# TASK PROMPT:
Nothing but the lines from the first line of the records through the line with "G04 #@! TF.FileFunction,Legend,Bot*" should be output, exactly as written and free of pictures.

Circuit design data:
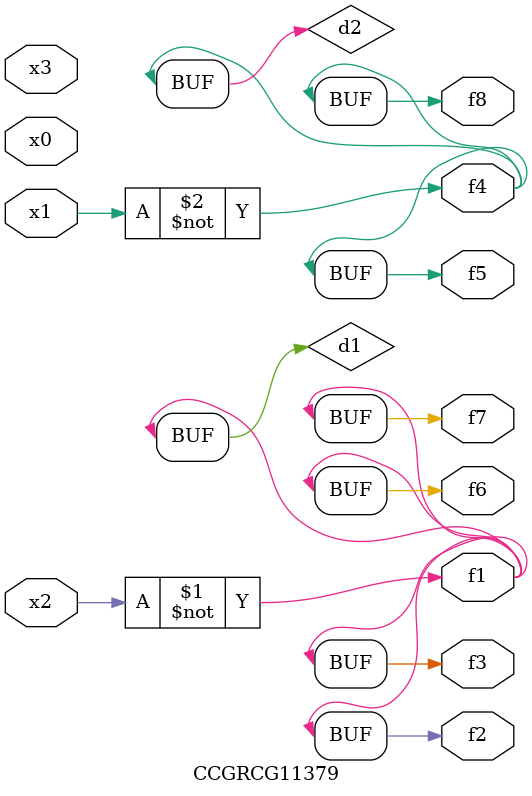
<source format=v>
module CCGRCG11379(
	input x0, x1, x2, x3,
	output f1, f2, f3, f4, f5, f6, f7, f8
);

	wire d1, d2;

	xnor (d1, x2);
	not (d2, x1);
	assign f1 = d1;
	assign f2 = d1;
	assign f3 = d1;
	assign f4 = d2;
	assign f5 = d2;
	assign f6 = d1;
	assign f7 = d1;
	assign f8 = d2;
endmodule

</source>
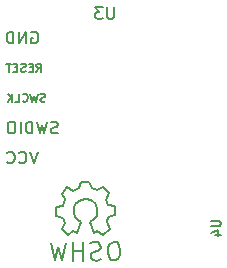
<source format=gbr>
G04 #@! TF.FileFunction,Legend,Bot*
%FSLAX46Y46*%
G04 Gerber Fmt 4.6, Leading zero omitted, Abs format (unit mm)*
G04 Created by KiCad (PCBNEW no-vcs-found-undefined) date Wed Nov 16 23:20:15 2016*
%MOMM*%
%LPD*%
G01*
G04 APERTURE LIST*
%ADD10C,0.100000*%
%ADD11C,0.150000*%
%ADD12C,0.160000*%
G04 APERTURE END LIST*
D10*
D11*
X97147380Y-105183940D02*
X96786700Y-106654600D01*
X96786700Y-106654600D02*
X96507300Y-105592880D01*
X96507300Y-105592880D02*
X96197420Y-106664760D01*
X96197420Y-106664760D02*
X95857060Y-105214420D01*
X98567240Y-105874820D02*
X97777300Y-105864660D01*
X97777300Y-105864660D02*
X97767140Y-105874820D01*
X97767140Y-105874820D02*
X97767140Y-105864660D01*
X97726500Y-105153460D02*
X97726500Y-106695240D01*
X98615500Y-105143300D02*
X98615500Y-106713020D01*
X98615500Y-106713020D02*
X98605340Y-106702860D01*
X99166680Y-105244900D02*
X99517200Y-105163620D01*
X99517200Y-105163620D02*
X99837240Y-105153460D01*
X99837240Y-105153460D02*
X100076000Y-105354120D01*
X100076000Y-105354120D02*
X100106480Y-105623360D01*
X100106480Y-105623360D02*
X99865180Y-105864660D01*
X99865180Y-105864660D02*
X99476560Y-105994200D01*
X99476560Y-105994200D02*
X99296220Y-106154220D01*
X99296220Y-106154220D02*
X99255580Y-106453940D01*
X99255580Y-106453940D02*
X99486720Y-106674920D01*
X99486720Y-106674920D02*
X99806760Y-106702860D01*
X99806760Y-106702860D02*
X100157280Y-106593640D01*
X101196140Y-105143300D02*
X101445060Y-105163620D01*
X101445060Y-105163620D02*
X101686360Y-105404920D01*
X101686360Y-105404920D02*
X101775260Y-105895140D01*
X101775260Y-105895140D02*
X101747320Y-106243120D01*
X101747320Y-106243120D02*
X101546660Y-106563160D01*
X101546660Y-106563160D02*
X101295200Y-106685080D01*
X101295200Y-106685080D02*
X100985320Y-106613960D01*
X100985320Y-106613960D02*
X100766880Y-106433620D01*
X100766880Y-106433620D02*
X100695760Y-105973880D01*
X100695760Y-105973880D02*
X100746560Y-105564940D01*
X100746560Y-105564940D02*
X100855780Y-105283000D01*
X100855780Y-105283000D02*
X101216460Y-105153460D01*
X100596700Y-103423720D02*
X100855780Y-103985060D01*
X100855780Y-103985060D02*
X100317300Y-104503220D01*
X100317300Y-104503220D02*
X99796600Y-104233980D01*
X99796600Y-104233980D02*
X99517200Y-104394000D01*
X98077020Y-104373680D02*
X97746820Y-104183180D01*
X97746820Y-104183180D02*
X97307400Y-104513380D01*
X97307400Y-104513380D02*
X96834960Y-104023160D01*
X96834960Y-104023160D02*
X97116900Y-103543100D01*
X97116900Y-103543100D02*
X96926400Y-103073200D01*
X96926400Y-103073200D02*
X96316800Y-102885240D01*
X96316800Y-102885240D02*
X96316800Y-102204520D01*
X96316800Y-102204520D02*
X96875600Y-102064820D01*
X96875600Y-102064820D02*
X97076260Y-101493320D01*
X97076260Y-101493320D02*
X96807020Y-101023420D01*
X96807020Y-101023420D02*
X97276920Y-100512880D01*
X97276920Y-100512880D02*
X97795080Y-100774500D01*
X97795080Y-100774500D02*
X98264980Y-100573840D01*
X98264980Y-100573840D02*
X98435160Y-100032820D01*
X98435160Y-100032820D02*
X99126040Y-100015040D01*
X99126040Y-100015040D02*
X99336860Y-100563680D01*
X99336860Y-100563680D02*
X99755960Y-100733860D01*
X99755960Y-100733860D02*
X100307140Y-100464620D01*
X100307140Y-100464620D02*
X100825300Y-100992940D01*
X100825300Y-100992940D02*
X100576380Y-101533960D01*
X100576380Y-101533960D02*
X100746560Y-102014020D01*
X100746560Y-102014020D02*
X101295200Y-102113080D01*
X101295200Y-102113080D02*
X101305360Y-102814120D01*
X101305360Y-102814120D02*
X100746560Y-103014780D01*
X100746560Y-103014780D02*
X100606860Y-103413560D01*
X98465640Y-103393240D02*
X98165920Y-103243380D01*
X98165920Y-103243380D02*
X97965260Y-103045260D01*
X97965260Y-103045260D02*
X97815400Y-102643940D01*
X97815400Y-102643940D02*
X97815400Y-102245160D01*
X97815400Y-102245160D02*
X97965260Y-101894640D01*
X97965260Y-101894640D02*
X98417380Y-101544120D01*
X98417380Y-101544120D02*
X98866960Y-101493320D01*
X98866960Y-101493320D02*
X99265740Y-101594920D01*
X99265740Y-101594920D02*
X99667060Y-101942900D01*
X99667060Y-101942900D02*
X99816920Y-102395020D01*
X99816920Y-102395020D02*
X99766120Y-102892860D01*
X99766120Y-102892860D02*
X99517200Y-103195120D01*
X99517200Y-103195120D02*
X99166680Y-103393240D01*
X99166680Y-103393240D02*
X99517200Y-104394000D01*
X98465640Y-103393240D02*
X98066860Y-104394000D01*
D12*
X109472304Y-103339276D02*
X110119923Y-103339276D01*
X110196114Y-103377371D01*
X110234209Y-103415466D01*
X110272304Y-103491657D01*
X110272304Y-103644038D01*
X110234209Y-103720228D01*
X110196114Y-103758323D01*
X110119923Y-103796419D01*
X109472304Y-103796419D01*
X109738971Y-104520228D02*
X110272304Y-104520228D01*
X109434209Y-104329752D02*
X110005638Y-104139276D01*
X110005638Y-104634514D01*
D11*
X94641066Y-90715266D02*
X94874400Y-90381933D01*
X95041066Y-90715266D02*
X95041066Y-90015266D01*
X94774400Y-90015266D01*
X94707733Y-90048600D01*
X94674400Y-90081933D01*
X94641066Y-90148600D01*
X94641066Y-90248600D01*
X94674400Y-90315266D01*
X94707733Y-90348600D01*
X94774400Y-90381933D01*
X95041066Y-90381933D01*
X94341066Y-90348600D02*
X94107733Y-90348600D01*
X94007733Y-90715266D02*
X94341066Y-90715266D01*
X94341066Y-90015266D01*
X94007733Y-90015266D01*
X93741066Y-90681933D02*
X93641066Y-90715266D01*
X93474400Y-90715266D01*
X93407733Y-90681933D01*
X93374400Y-90648600D01*
X93341066Y-90581933D01*
X93341066Y-90515266D01*
X93374400Y-90448600D01*
X93407733Y-90415266D01*
X93474400Y-90381933D01*
X93607733Y-90348600D01*
X93674400Y-90315266D01*
X93707733Y-90281933D01*
X93741066Y-90215266D01*
X93741066Y-90148600D01*
X93707733Y-90081933D01*
X93674400Y-90048600D01*
X93607733Y-90015266D01*
X93441066Y-90015266D01*
X93341066Y-90048600D01*
X93041066Y-90348600D02*
X92807733Y-90348600D01*
X92707733Y-90715266D02*
X93041066Y-90715266D01*
X93041066Y-90015266D01*
X92707733Y-90015266D01*
X92507733Y-90015266D02*
X92107733Y-90015266D01*
X92307733Y-90715266D02*
X92307733Y-90015266D01*
X95385533Y-93221933D02*
X95285533Y-93255266D01*
X95118866Y-93255266D01*
X95052200Y-93221933D01*
X95018866Y-93188600D01*
X94985533Y-93121933D01*
X94985533Y-93055266D01*
X95018866Y-92988600D01*
X95052200Y-92955266D01*
X95118866Y-92921933D01*
X95252200Y-92888600D01*
X95318866Y-92855266D01*
X95352200Y-92821933D01*
X95385533Y-92755266D01*
X95385533Y-92688600D01*
X95352200Y-92621933D01*
X95318866Y-92588600D01*
X95252200Y-92555266D01*
X95085533Y-92555266D01*
X94985533Y-92588600D01*
X94752200Y-92555266D02*
X94585533Y-93255266D01*
X94452200Y-92755266D01*
X94318866Y-93255266D01*
X94152200Y-92555266D01*
X93485533Y-93188600D02*
X93518866Y-93221933D01*
X93618866Y-93255266D01*
X93685533Y-93255266D01*
X93785533Y-93221933D01*
X93852200Y-93155266D01*
X93885533Y-93088600D01*
X93918866Y-92955266D01*
X93918866Y-92855266D01*
X93885533Y-92721933D01*
X93852200Y-92655266D01*
X93785533Y-92588600D01*
X93685533Y-92555266D01*
X93618866Y-92555266D01*
X93518866Y-92588600D01*
X93485533Y-92621933D01*
X92852200Y-93255266D02*
X93185533Y-93255266D01*
X93185533Y-92555266D01*
X92618866Y-93255266D02*
X92618866Y-92555266D01*
X92218866Y-93255266D02*
X92518866Y-92855266D01*
X92218866Y-92555266D02*
X92618866Y-92955266D01*
X101213104Y-85248180D02*
X101213104Y-86057704D01*
X101165485Y-86152942D01*
X101117866Y-86200561D01*
X101022628Y-86248180D01*
X100832152Y-86248180D01*
X100736914Y-86200561D01*
X100689295Y-86152942D01*
X100641676Y-86057704D01*
X100641676Y-85248180D01*
X100260723Y-85248180D02*
X99641676Y-85248180D01*
X99975009Y-85629133D01*
X99832152Y-85629133D01*
X99736914Y-85676752D01*
X99689295Y-85724371D01*
X99641676Y-85819609D01*
X99641676Y-86057704D01*
X99689295Y-86152942D01*
X99736914Y-86200561D01*
X99832152Y-86248180D01*
X100117866Y-86248180D01*
X100213104Y-86200561D01*
X100260723Y-86152942D01*
X94233904Y-87358600D02*
X94329142Y-87310980D01*
X94472000Y-87310980D01*
X94614857Y-87358600D01*
X94710095Y-87453838D01*
X94757714Y-87549076D01*
X94805333Y-87739552D01*
X94805333Y-87882409D01*
X94757714Y-88072885D01*
X94710095Y-88168123D01*
X94614857Y-88263361D01*
X94472000Y-88310980D01*
X94376761Y-88310980D01*
X94233904Y-88263361D01*
X94186285Y-88215742D01*
X94186285Y-87882409D01*
X94376761Y-87882409D01*
X93757714Y-88310980D02*
X93757714Y-87310980D01*
X93186285Y-88310980D01*
X93186285Y-87310980D01*
X92710095Y-88310980D02*
X92710095Y-87310980D01*
X92472000Y-87310980D01*
X92329142Y-87358600D01*
X92233904Y-87453838D01*
X92186285Y-87549076D01*
X92138666Y-87739552D01*
X92138666Y-87882409D01*
X92186285Y-88072885D01*
X92233904Y-88168123D01*
X92329142Y-88263361D01*
X92472000Y-88310980D01*
X92710095Y-88310980D01*
X96454647Y-95883361D02*
X96311790Y-95930980D01*
X96073695Y-95930980D01*
X95978457Y-95883361D01*
X95930838Y-95835742D01*
X95883219Y-95740504D01*
X95883219Y-95645266D01*
X95930838Y-95550028D01*
X95978457Y-95502409D01*
X96073695Y-95454790D01*
X96264171Y-95407171D01*
X96359409Y-95359552D01*
X96407028Y-95311933D01*
X96454647Y-95216695D01*
X96454647Y-95121457D01*
X96407028Y-95026219D01*
X96359409Y-94978600D01*
X96264171Y-94930980D01*
X96026076Y-94930980D01*
X95883219Y-94978600D01*
X95549885Y-94930980D02*
X95311790Y-95930980D01*
X95121314Y-95216695D01*
X94930838Y-95930980D01*
X94692742Y-94930980D01*
X94311790Y-95930980D02*
X94311790Y-94930980D01*
X94073695Y-94930980D01*
X93930838Y-94978600D01*
X93835600Y-95073838D01*
X93787980Y-95169076D01*
X93740361Y-95359552D01*
X93740361Y-95502409D01*
X93787980Y-95692885D01*
X93835600Y-95788123D01*
X93930838Y-95883361D01*
X94073695Y-95930980D01*
X94311790Y-95930980D01*
X93311790Y-95930980D02*
X93311790Y-94930980D01*
X92645123Y-94930980D02*
X92454647Y-94930980D01*
X92359409Y-94978600D01*
X92264171Y-95073838D01*
X92216552Y-95264314D01*
X92216552Y-95597647D01*
X92264171Y-95788123D01*
X92359409Y-95883361D01*
X92454647Y-95930980D01*
X92645123Y-95930980D01*
X92740361Y-95883361D01*
X92835600Y-95788123D01*
X92883219Y-95597647D01*
X92883219Y-95264314D01*
X92835600Y-95073838D01*
X92740361Y-94978600D01*
X92645123Y-94930980D01*
X94754533Y-97470980D02*
X94421200Y-98470980D01*
X94087866Y-97470980D01*
X93183104Y-98375742D02*
X93230723Y-98423361D01*
X93373580Y-98470980D01*
X93468819Y-98470980D01*
X93611676Y-98423361D01*
X93706914Y-98328123D01*
X93754533Y-98232885D01*
X93802152Y-98042409D01*
X93802152Y-97899552D01*
X93754533Y-97709076D01*
X93706914Y-97613838D01*
X93611676Y-97518600D01*
X93468819Y-97470980D01*
X93373580Y-97470980D01*
X93230723Y-97518600D01*
X93183104Y-97566219D01*
X92183104Y-98375742D02*
X92230723Y-98423361D01*
X92373580Y-98470980D01*
X92468819Y-98470980D01*
X92611676Y-98423361D01*
X92706914Y-98328123D01*
X92754533Y-98232885D01*
X92802152Y-98042409D01*
X92802152Y-97899552D01*
X92754533Y-97709076D01*
X92706914Y-97613838D01*
X92611676Y-97518600D01*
X92468819Y-97470980D01*
X92373580Y-97470980D01*
X92230723Y-97518600D01*
X92183104Y-97566219D01*
M02*

</source>
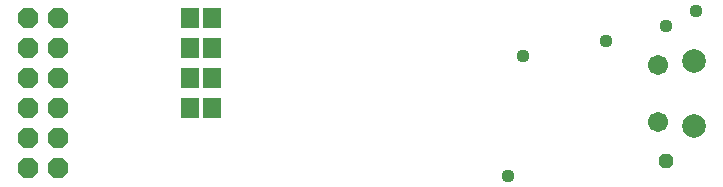
<source format=gbs>
G75*
%MOIN*%
%OFA0B0*%
%FSLAX24Y24*%
%IPPOS*%
%LPD*%
%AMOC8*
5,1,8,0,0,1.08239X$1,22.5*
%
%ADD10C,0.0789*%
%ADD11C,0.0671*%
%ADD12R,0.0592X0.0671*%
%ADD13OC8,0.0680*%
%ADD14C,0.0437*%
%ADD15OC8,0.0476*%
D10*
X023379Y004607D03*
X023379Y006753D03*
D11*
X022186Y006635D03*
X022186Y004725D03*
D12*
X007304Y005180D03*
X006556Y005180D03*
X006556Y006180D03*
X007304Y006180D03*
X007304Y007180D03*
X006556Y007180D03*
X006556Y008180D03*
X007304Y008180D03*
D13*
X001180Y003180D03*
X002180Y003180D03*
X002180Y004180D03*
X001180Y004180D03*
X001180Y005180D03*
X002180Y005180D03*
X002180Y006180D03*
X001180Y006180D03*
X001180Y007180D03*
X002180Y007180D03*
X002180Y008180D03*
X001180Y008180D03*
D14*
X017180Y002930D03*
X017680Y006930D03*
X020430Y007430D03*
X022430Y007930D03*
X023430Y008430D03*
D15*
X022430Y003430D03*
M02*

</source>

# THE ANSWER:
<source format=v>
module CCGRCG11379(
	input x0, x1, x2, x3,
	output f1, f2, f3, f4, f5, f6, f7, f8
);

	wire d1, d2;

	xnor (d1, x2);
	not (d2, x1);
	assign f1 = d1;
	assign f2 = d1;
	assign f3 = d1;
	assign f4 = d2;
	assign f5 = d2;
	assign f6 = d1;
	assign f7 = d1;
	assign f8 = d2;
endmodule

</source>
<source format=gbr>
G04 #@! TF.FileFunction,Legend,Bot*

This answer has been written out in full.